Normally, Mother’s only involvement in cleaning was supervisory. But tonight she seemed to have been inspired by the events of the day and pitched in with a will. We swept, tidied, filled black plastic bags with garbage, stacked construction supplies for Randall to haul off in the morning, and arranged everything else neatly on the workbench.

But she still seemed pensive.

“A penny for them,” I said.

“I was just wishing I had a picture of my room before that horrible girl attacked it,” she said. “I was so tired when I left yesterday afternoon that I didn’t take any—I was planning to ask someone to do it this morning.”

“I have a few,” I said.

“Oh, I knew you were taking them all along,” she said. “And those will be lovely to have. But it finally came together yesterday afternoon, after you left.”

“And I took a lot of pictures last night,” I said. “When I first came in. Before Jessica arrived.”

Her face lit up. I turned on my phone, opened up the picture album, and handed it to her.

I finished up the last few bits of tidying as she studied the photos.

“Yes,” she said. “It was just the way I planned it.”

“I’m sorry that no one else will get to see it,” I said.

“I can show them the pictures,” she replied. “You are going to send me those pictures, aren’t you?”

“Of course.”

“It doesn’t bother me as much now,” she said. “It’s always silly to fall in love with a room—especially a show house room that you know from the start will only last a few weeks. But now that we have pictures, I don’t feel nearly as bad.”

“That’s good,” I said.

“We should get back to your house,” she said. “Dahlia has a special dinner planned. She’s cooking all the things she wanted to have on Christmas eve or Christmas day but didn’t have room for.”

“Well, that should be original,” I said. “And after dinner—”

“And I have wonderful news,” she added. “This afternoon Rob went up to fetch your grandmother Cordelia. She’s coming, too.”

“For tonight’s dinner?”

“Yes, and for Christmas. Now that we’ve finally found her, it’s about time we spent a lot more time with her.”
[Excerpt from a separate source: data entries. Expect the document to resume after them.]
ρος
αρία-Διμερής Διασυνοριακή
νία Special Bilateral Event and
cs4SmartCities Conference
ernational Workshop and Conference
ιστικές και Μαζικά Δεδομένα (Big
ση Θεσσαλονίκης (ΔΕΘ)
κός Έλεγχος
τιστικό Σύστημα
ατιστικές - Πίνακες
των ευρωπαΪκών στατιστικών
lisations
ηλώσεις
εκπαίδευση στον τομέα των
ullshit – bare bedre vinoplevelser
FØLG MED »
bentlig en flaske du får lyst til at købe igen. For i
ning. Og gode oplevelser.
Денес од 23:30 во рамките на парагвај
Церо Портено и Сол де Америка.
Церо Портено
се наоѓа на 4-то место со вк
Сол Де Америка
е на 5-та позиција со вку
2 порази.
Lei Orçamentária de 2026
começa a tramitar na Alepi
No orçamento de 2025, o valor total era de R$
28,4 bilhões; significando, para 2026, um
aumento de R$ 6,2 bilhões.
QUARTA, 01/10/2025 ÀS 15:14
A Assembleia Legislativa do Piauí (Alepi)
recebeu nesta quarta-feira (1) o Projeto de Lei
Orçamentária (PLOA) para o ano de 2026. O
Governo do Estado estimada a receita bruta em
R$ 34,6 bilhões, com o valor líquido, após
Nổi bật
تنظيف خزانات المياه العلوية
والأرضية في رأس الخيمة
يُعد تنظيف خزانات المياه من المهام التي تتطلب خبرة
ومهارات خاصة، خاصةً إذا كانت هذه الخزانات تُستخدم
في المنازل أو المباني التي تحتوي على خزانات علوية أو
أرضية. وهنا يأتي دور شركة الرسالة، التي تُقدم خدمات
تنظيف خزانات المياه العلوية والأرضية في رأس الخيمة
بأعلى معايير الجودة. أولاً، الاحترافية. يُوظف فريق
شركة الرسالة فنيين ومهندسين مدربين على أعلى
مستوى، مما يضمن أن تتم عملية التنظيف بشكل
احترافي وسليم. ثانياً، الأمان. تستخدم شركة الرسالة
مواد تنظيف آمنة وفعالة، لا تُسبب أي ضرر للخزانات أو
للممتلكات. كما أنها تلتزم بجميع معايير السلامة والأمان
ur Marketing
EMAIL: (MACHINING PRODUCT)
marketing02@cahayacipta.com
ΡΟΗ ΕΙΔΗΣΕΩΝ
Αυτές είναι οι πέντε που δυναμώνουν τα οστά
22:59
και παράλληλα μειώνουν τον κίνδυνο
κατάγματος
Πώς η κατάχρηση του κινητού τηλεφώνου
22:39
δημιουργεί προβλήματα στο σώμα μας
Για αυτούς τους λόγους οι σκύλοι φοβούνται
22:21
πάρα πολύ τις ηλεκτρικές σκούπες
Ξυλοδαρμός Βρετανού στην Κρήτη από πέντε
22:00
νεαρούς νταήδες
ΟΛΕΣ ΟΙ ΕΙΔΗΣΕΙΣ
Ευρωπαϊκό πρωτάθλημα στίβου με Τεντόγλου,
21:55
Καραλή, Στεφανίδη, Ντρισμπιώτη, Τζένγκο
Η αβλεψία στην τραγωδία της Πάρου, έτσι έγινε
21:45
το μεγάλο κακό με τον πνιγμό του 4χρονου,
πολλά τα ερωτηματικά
“Grandfather won’t like that,” I said.

“Your grandfather will just have to cope,” she said. “She’s as much family as he is. And Christmas is a time for family, isn’t it?”

“Absolutely.” Suddenly I was eager to leave the show house and get home so I could really start enjoying Christmas. I glanced around to see how much more tidying we had to do. Not much. And with Mother pitching in, we’d be finished in no time.

“You were absolutely right, you know,” she said.

Not words I often heard from Mother. Was I witnessing a small Christmas miracle?

“About what?” I asked aloud.

“About not having the show house at your house. It would have been a much better house, of course, but think of the disruption it would have caused.”

“Yeah, murder does tend to be disrupting,” I said.

“Not just the murder,” she said. “Having peculiar things done to all your rooms, and then crowds of the people tramping through over the next few weeks. You were right to dig in your heels.”